I suppose I should mention that when watching The Life Aquatic, you're watching a Wes Anderson film. It's not a Bill Murray movie. It's not an oceanic adventure movie. It's a Wes Anderson movie. If that means nothing to you ("Um...Wes who?"), I am unsure just how you'll react, as his movies are quirky, bizarre and unconventional. If those three words don't describe the movies you typically enjoy, I'd probably recommend passing this one by unseen.
Obviously, if you love Wes Anderson, you're going to want to see this film, if you haven't already. Not being a huge fan of his work so far, I can't say what you may think of it, as to me, it seems just as scattershot as the rest of his work -- messy plotting, eccentric characterizations, and amidst it all, unique touches of inspired hilarity. Like any strong-flavored dish, you either like it, or you spit it out in revulsion.
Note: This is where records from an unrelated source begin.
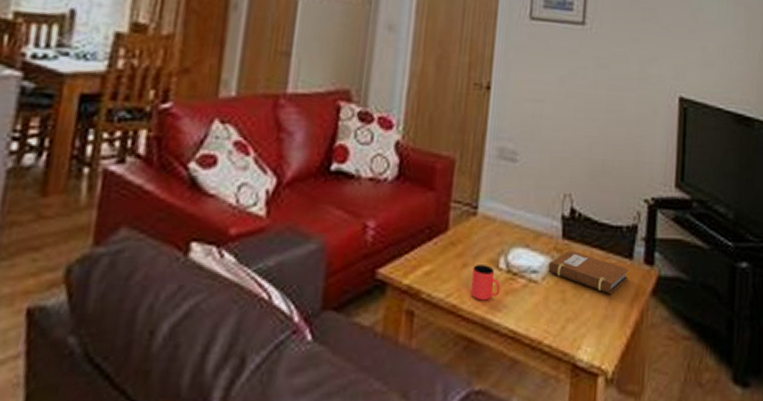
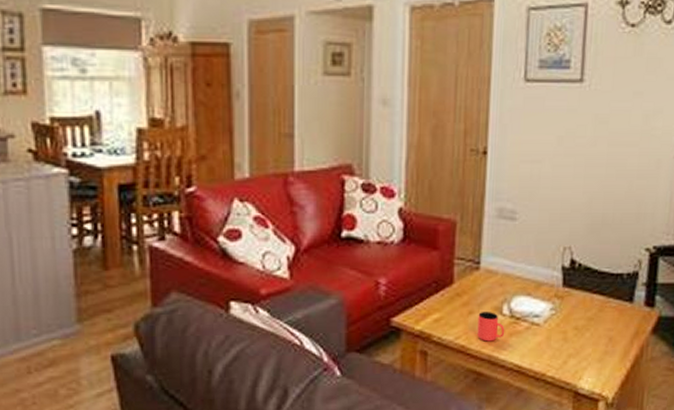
notebook: present [548,250,629,293] -> none [549,296,629,333]

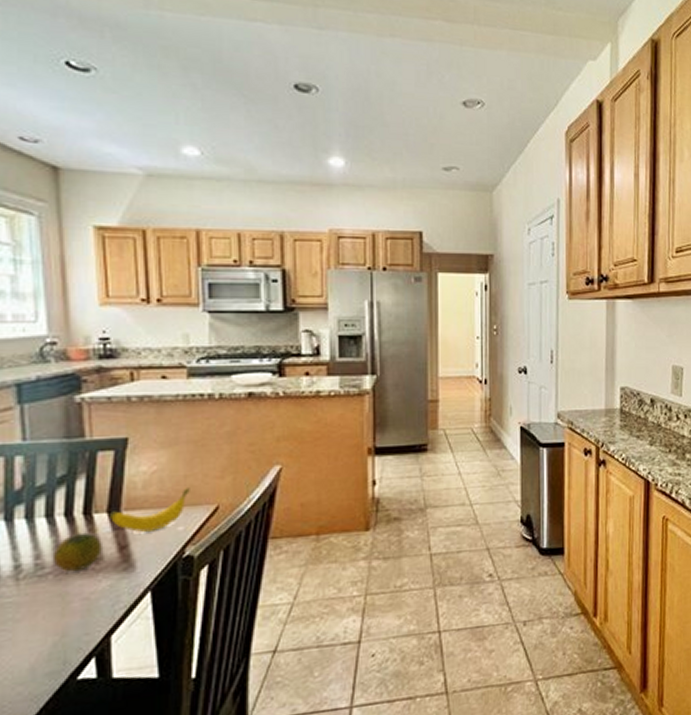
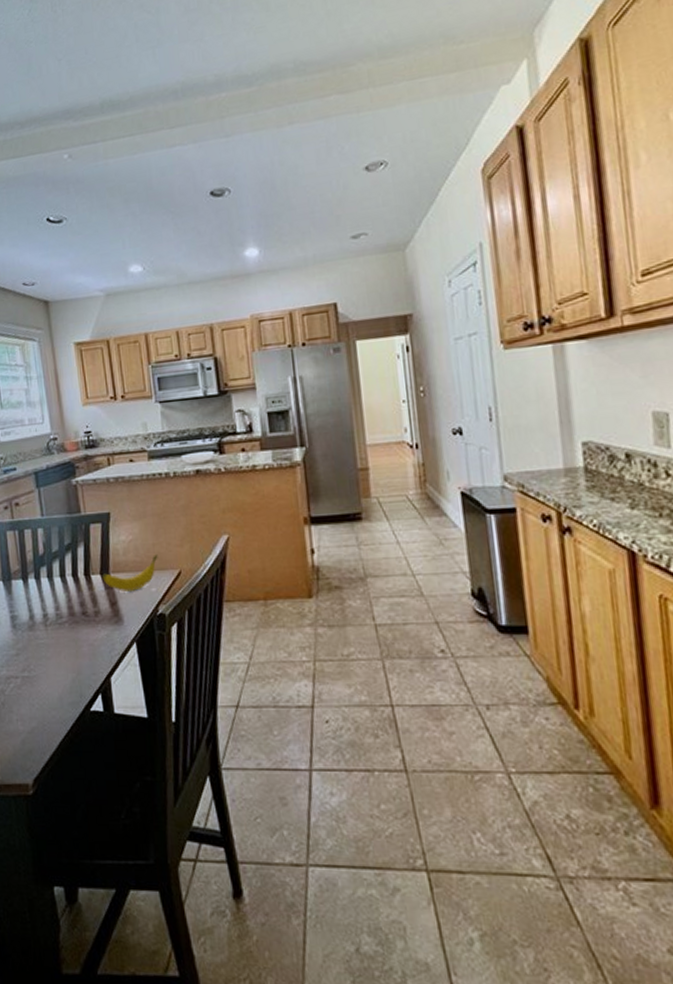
fruit: present [54,532,102,572] -> none [67,590,99,622]

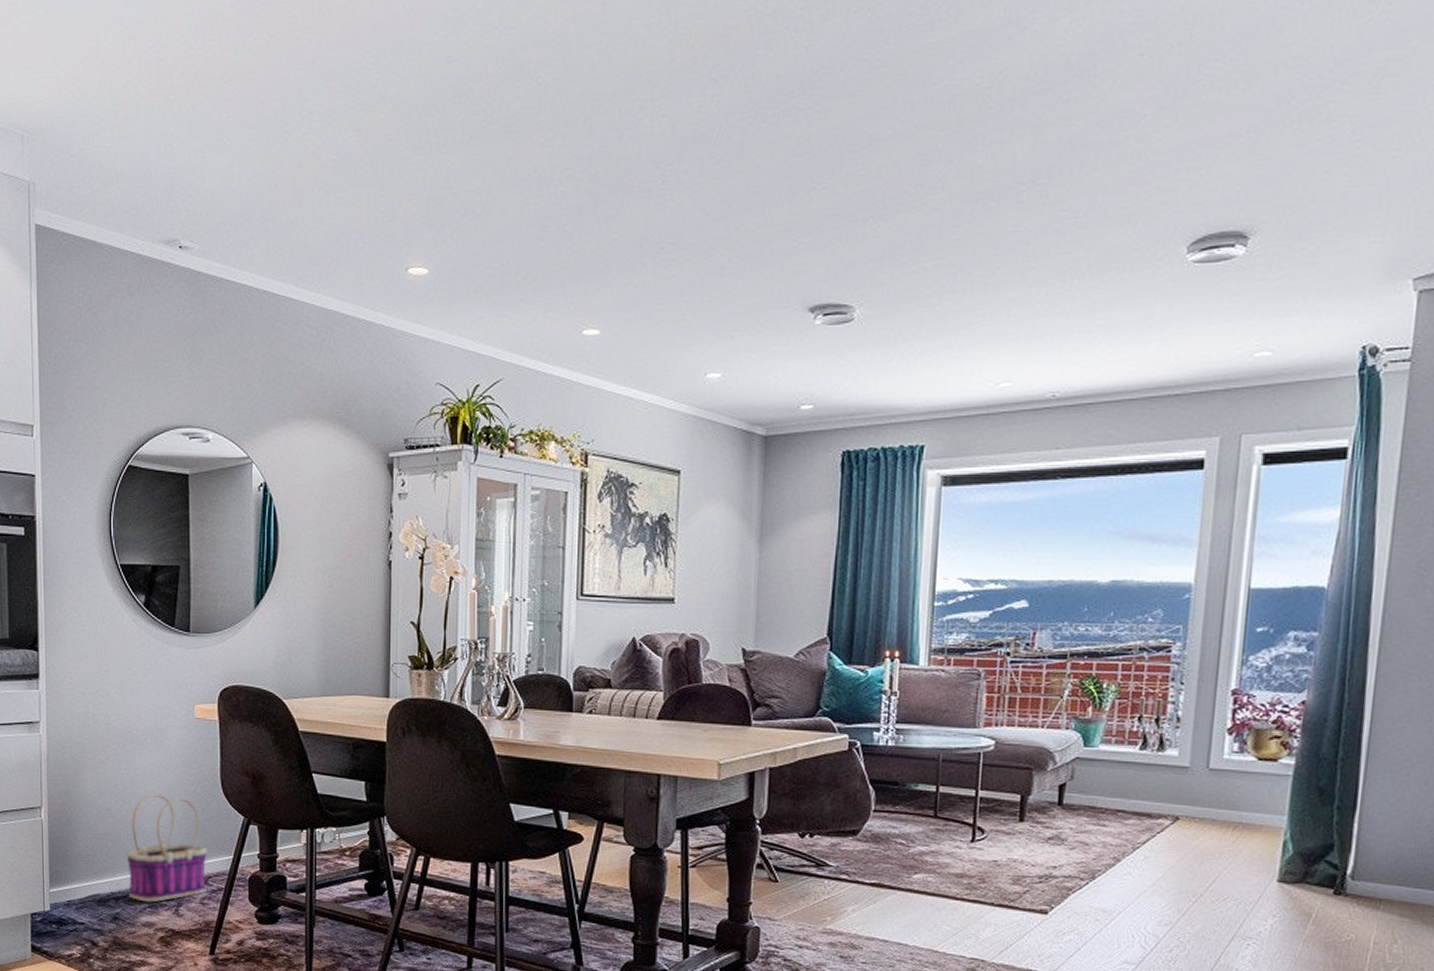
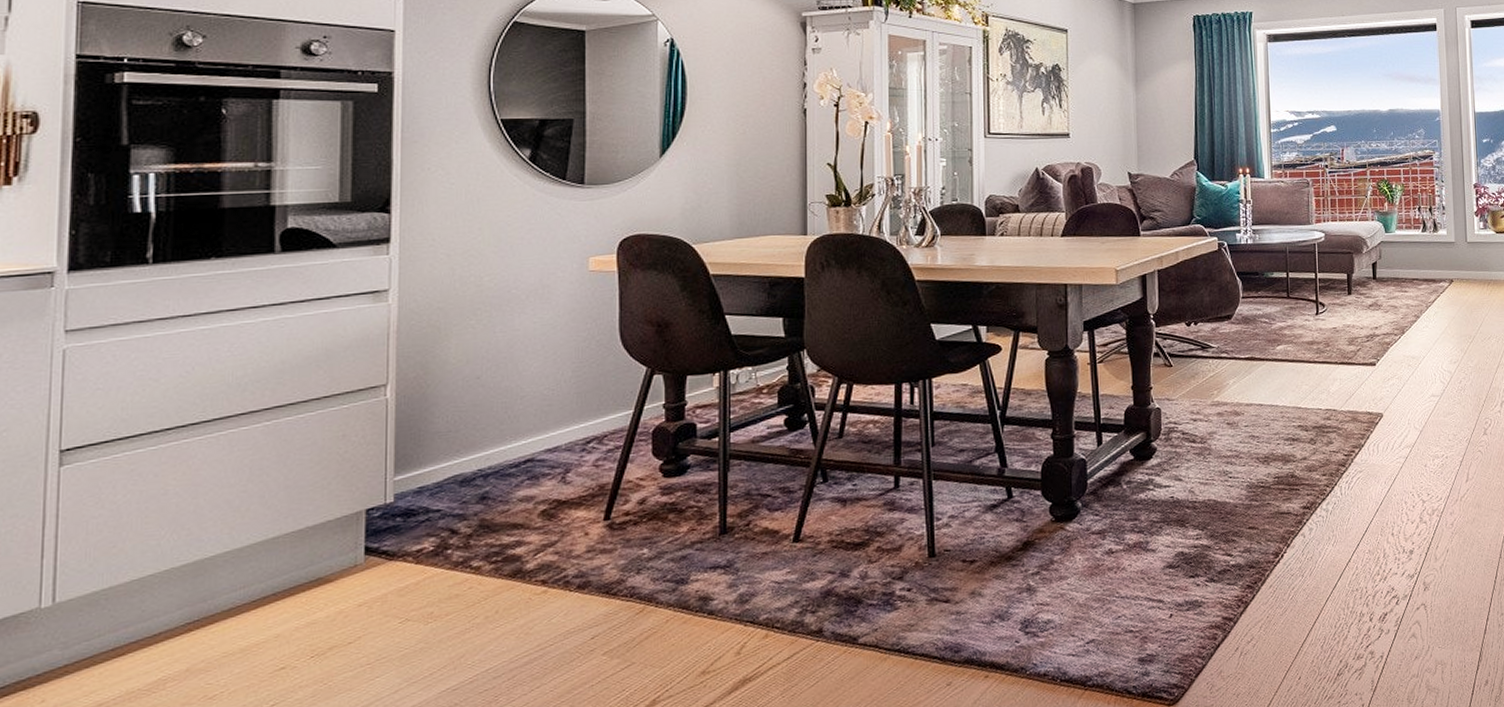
basket: present [126,793,207,903] -> none [499,354,602,475]

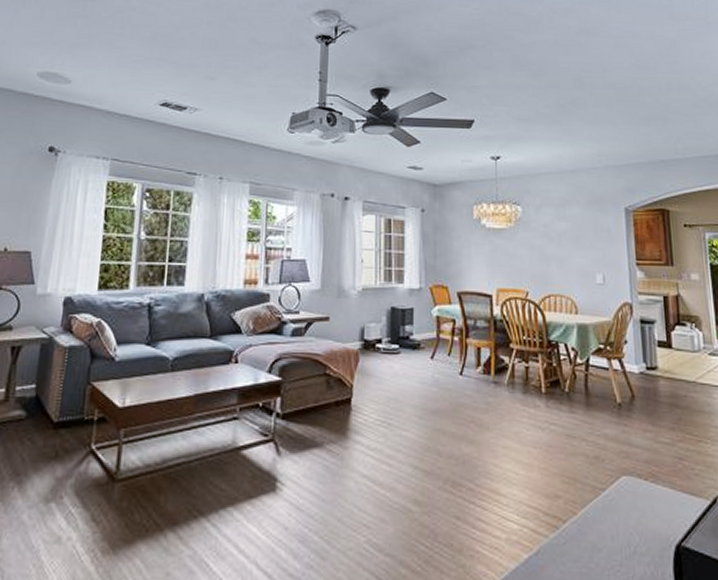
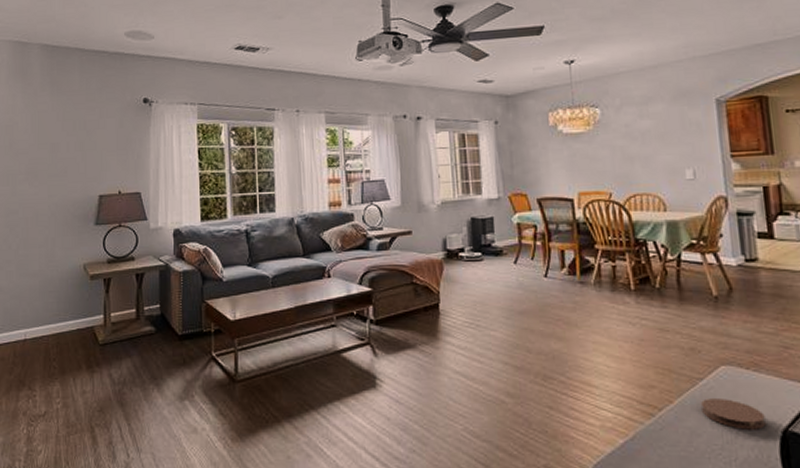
coaster: none [603,510,661,545] -> present [701,398,766,430]

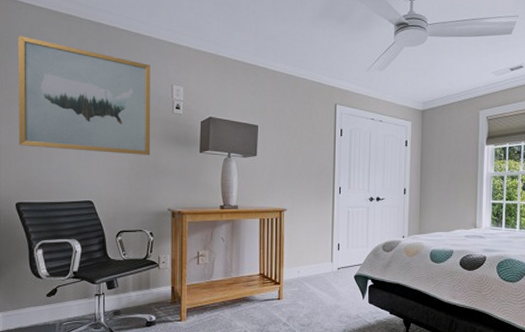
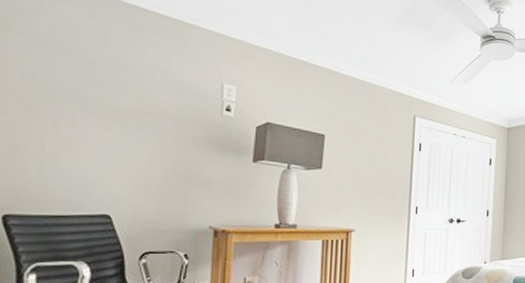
wall art: present [17,35,151,155] -> none [12,10,196,163]

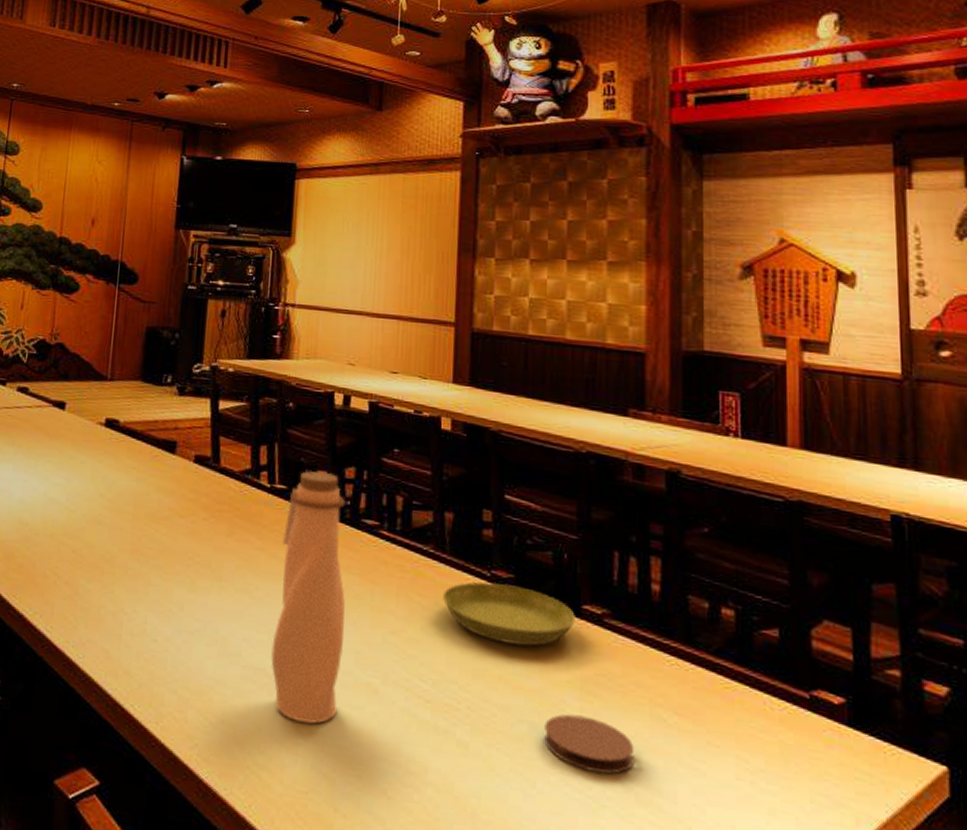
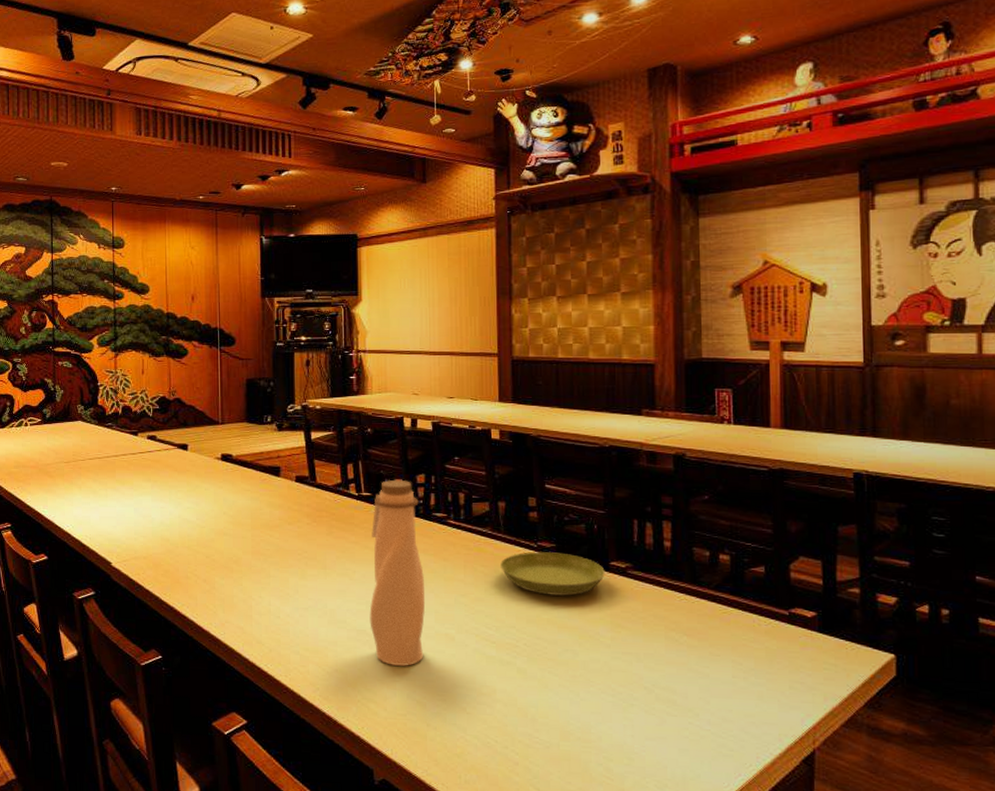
coaster: present [544,713,635,775] -> none [584,642,654,682]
While I found the story as a whole to be uninteresting, not caring if they ever found the jaguar shark, or even giving a damn as to whether or not Zissou has a son, I still grew to like the characters for their odd conversations and goofy points of view. Sure, if I were to trim out the scenes that didn't really do much for me, I might end up with a half hour film, but these scenes were interspersed well enough to keep me amused, albeit minimally.
So, I guess what I mean to say is that your enjoyment of The Life Aquatic is a critic-irrelevant crap shoot, so what I say probably isn't likely to help. If it piques your interest enough, I'd say it's worthwhile, provided you know what to expect going in, and additionally, aren't expecting too much.